Ouch. But what about all that wasted ad revenue potential it was raking in? Fear not, Flappy fans. It’s not going anywhere. Firstly, Nguyen’s decision to remove the game from the app stores has made everybody want it more. Hundreds of phones with Flappy Bird installed have suddenly appeared for sale on eBay at enormously inflated prices: “Buy it now” for $10,000… really?!
Secondly, and of more importance, arguably, is that the game isn’t really going anywhere. Tens of thousands of people downloaded it, and the same tens of thousands will continue to play it – especially now that the headlines have made it become so darn popular. OK, so users may not benefit from any further updates to the game, but we can all live without that, can’t we? And with the huge numbers of Flappy Bird addicts still continuing to play the game, ads will still be served and the countless amount of impressions will still be piling in. Needless to say, Nguyen won’t be abandoning Flappy Bird as a poor man any time soon.
“What’s kind of ironic is that the app is probably making more money now than it was a week ago,” says Krishna Subramanian, ex-co-founder of mobile ad network Mobclix, in an interview with CNet.

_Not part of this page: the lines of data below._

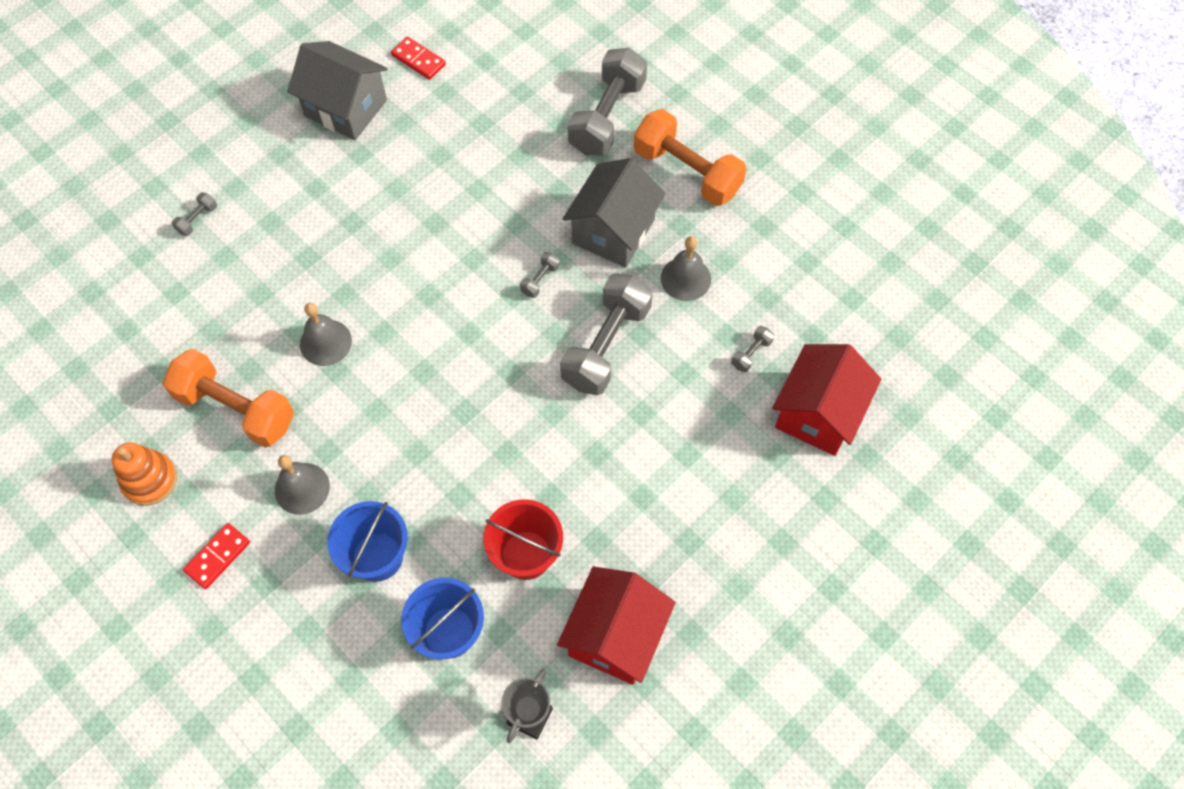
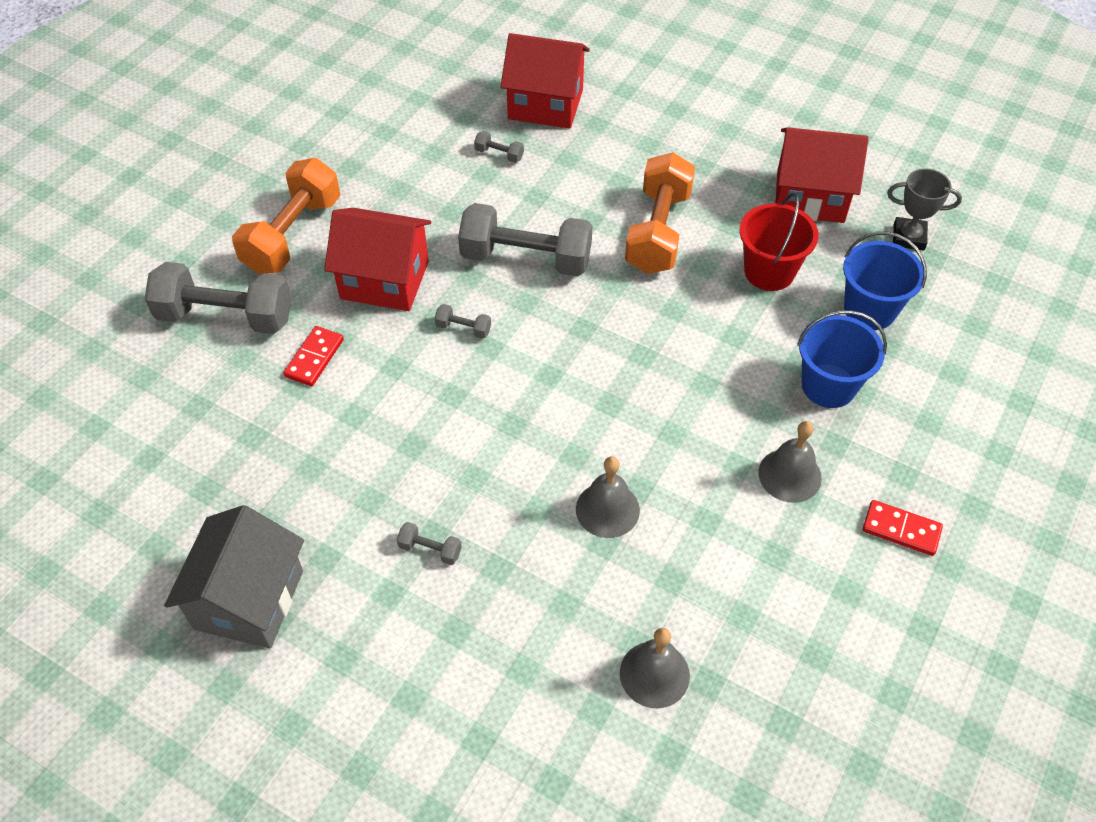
camera: 105 degrees left, 10 degrees down
(150, 480) = (851, 636): orange stacking toy -> none
(197, 219) = (474, 728): grey dumbbell -> grey dumbbell (430, 549)
(236, 409) = (726, 575): orange dumbbell -> orange dumbbell (658, 232)
(418, 60) = (154, 535): red domino -> red domino (314, 358)
(613, 231) = (384, 280): grey house -> red house
(685, 278) = (428, 213): grey bell -> grey bell (654, 674)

Subramanian added that Nguyen’s decision to shut down the game could be seen as a stroke of “marketing genius” considering the overwhelming amounts of attention, last-minute downloads, and huge numbers of hours of Flappy Bird game play.
“Anyone who has the app on their phone will continue to generate revenue and push ad impressions. The more people who are addicted, the more ad revenue it’s generating.”
Nguyen didn’t respond to a request from ClickZ for comment sent via Twitter.
Last week, Flappy Bird had an average four-star rating from more than 543,000 reviews in the Apple App Store and 228,000 on Android.